● Exercise materials:
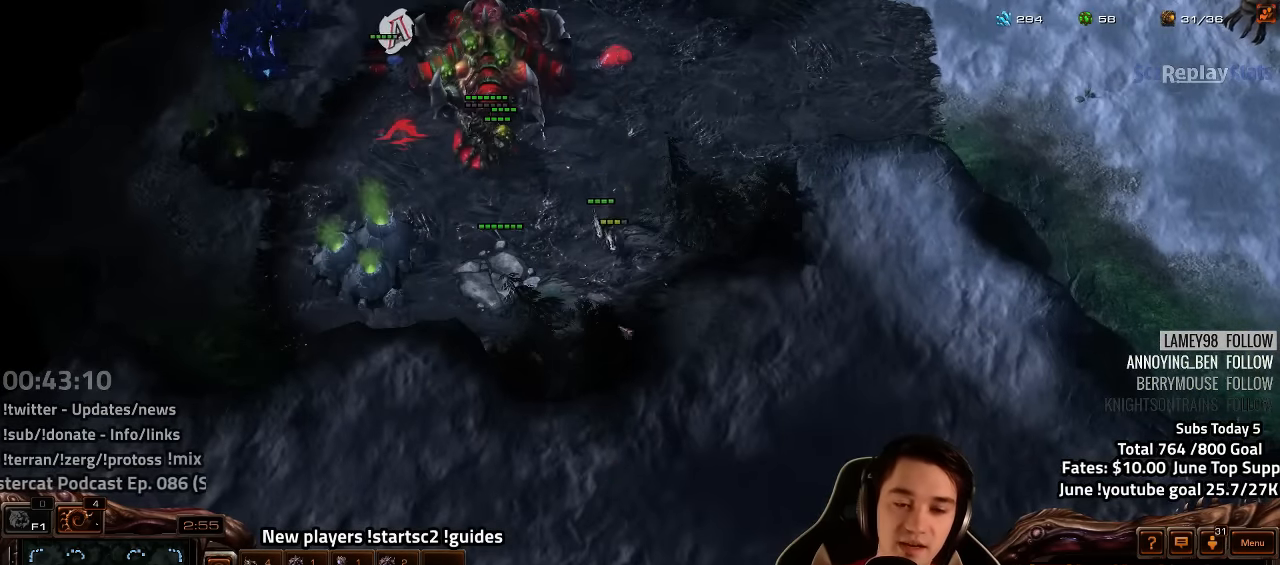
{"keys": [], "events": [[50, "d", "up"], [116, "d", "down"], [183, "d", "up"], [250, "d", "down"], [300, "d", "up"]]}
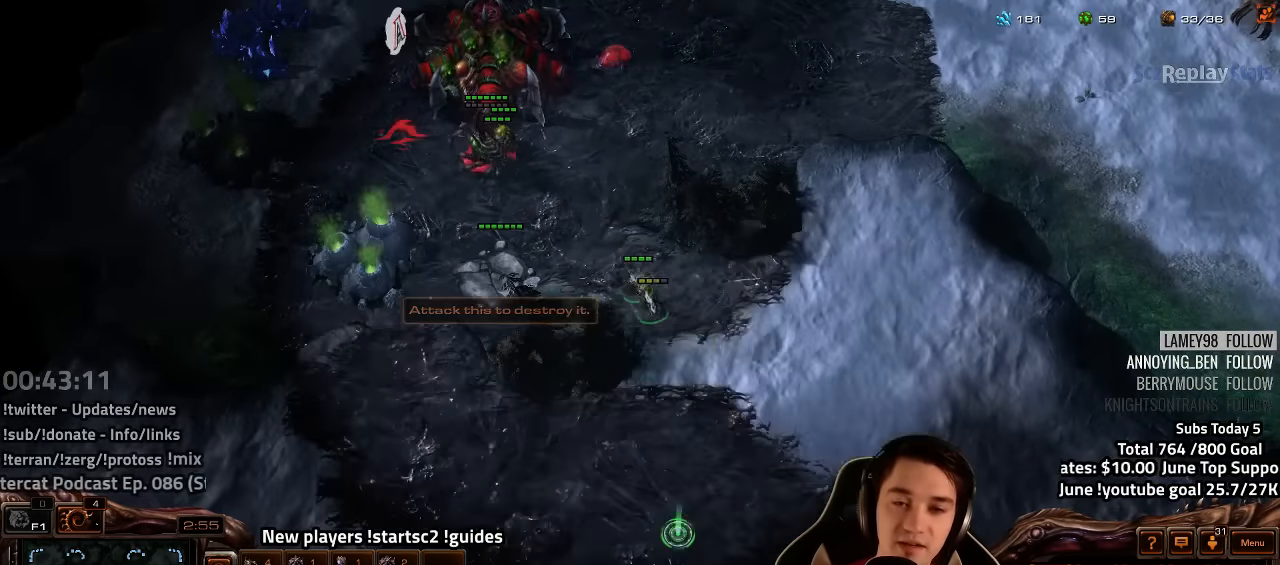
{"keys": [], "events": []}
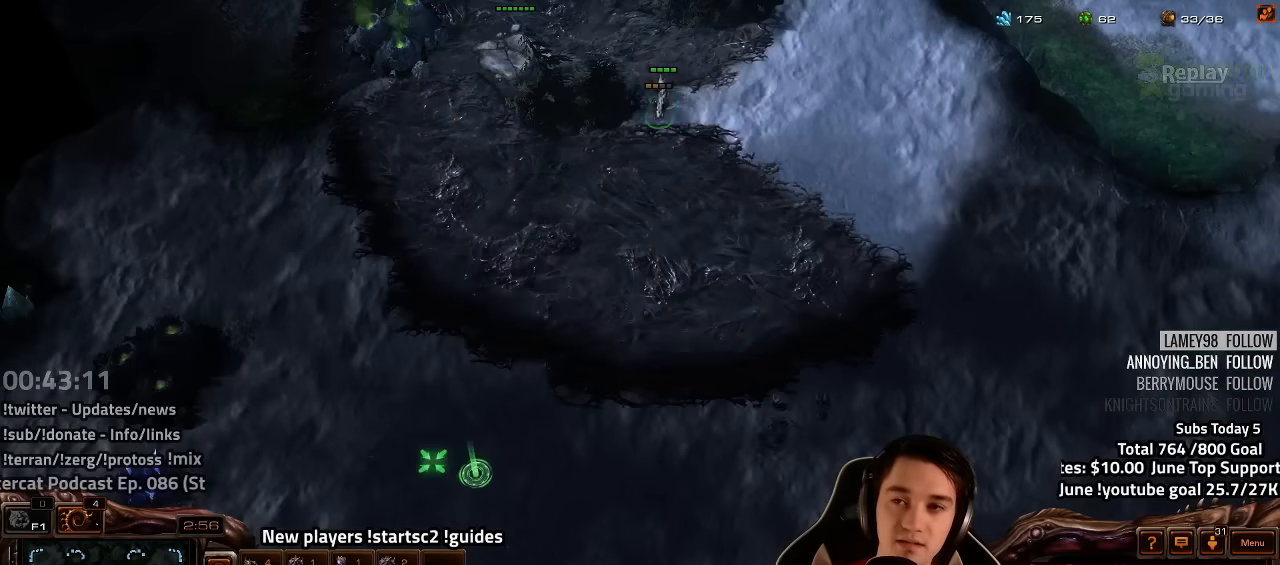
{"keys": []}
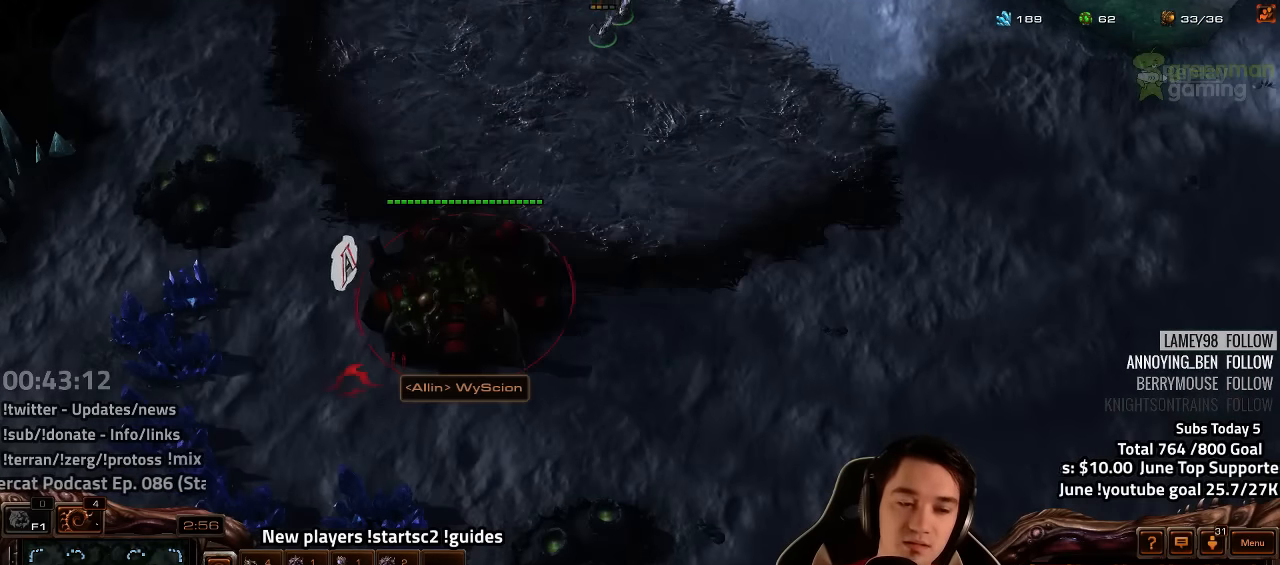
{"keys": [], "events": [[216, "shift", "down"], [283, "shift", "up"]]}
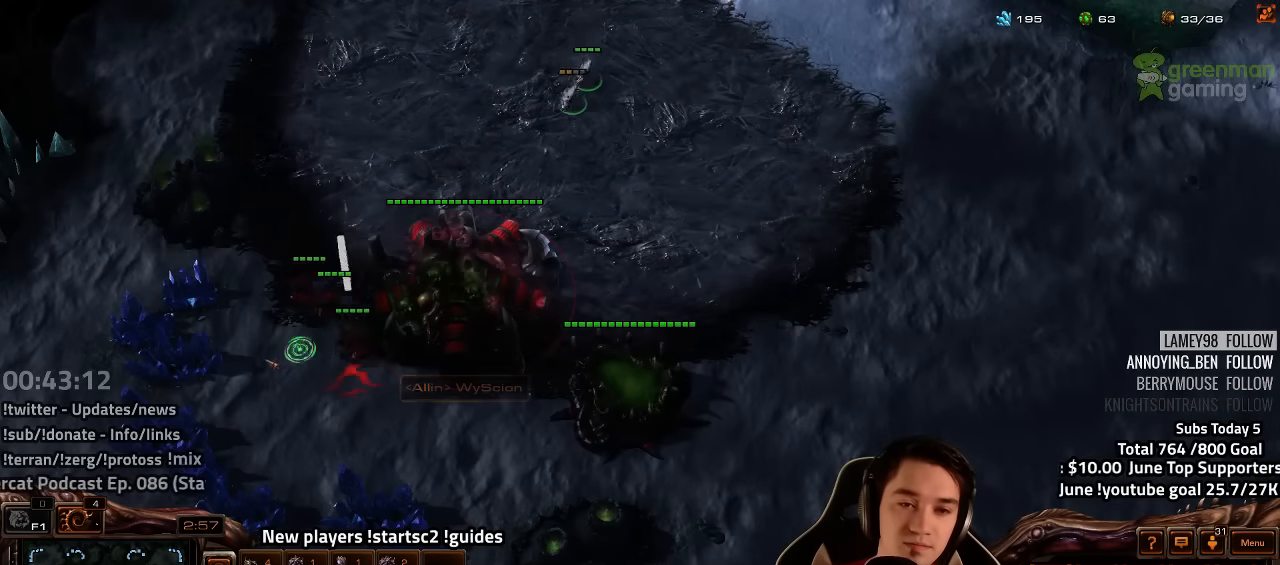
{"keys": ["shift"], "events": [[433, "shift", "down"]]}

---

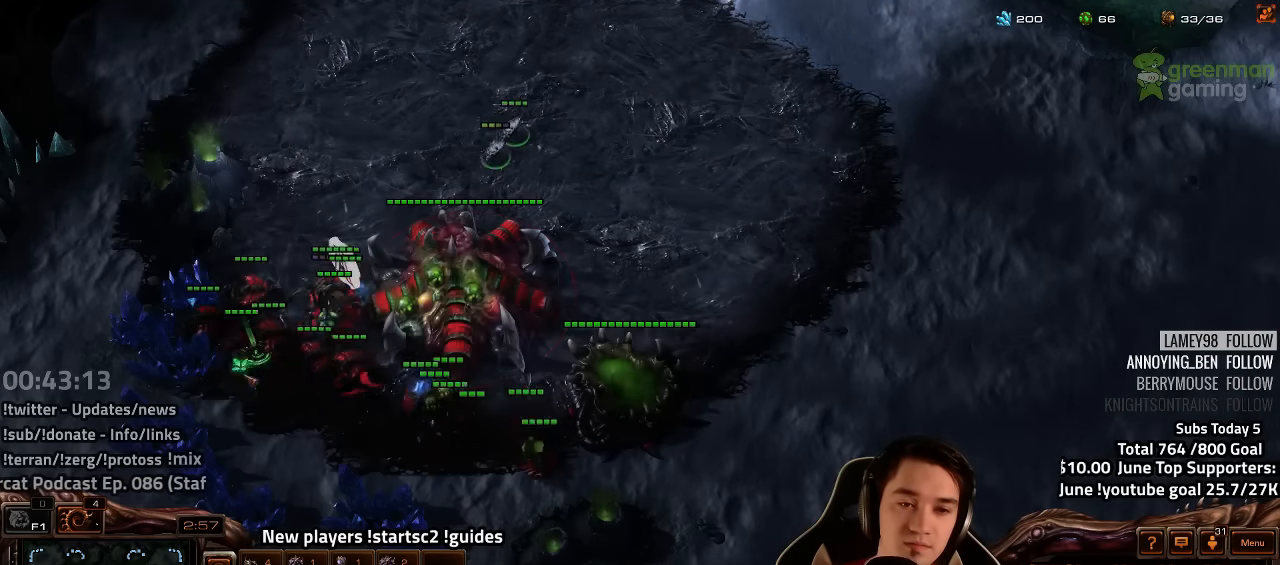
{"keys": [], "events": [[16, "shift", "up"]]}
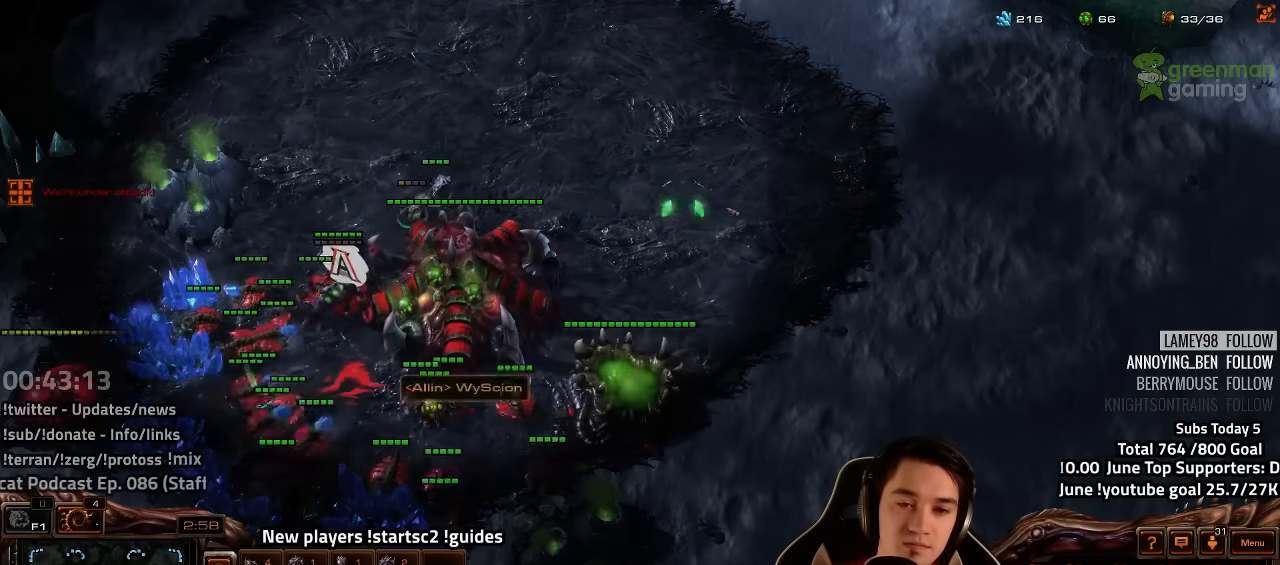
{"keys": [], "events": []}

● Task: All lines that include the word "shift" must be copied from the material above.

● Answer section:
{"keys": [], "events": [[216, "shift", "down"], [283, "shift", "up"]]}
{"keys": ["shift"], "events": [[433, "shift", "down"]]}
{"keys": [], "events": [[16, "shift", "up"]]}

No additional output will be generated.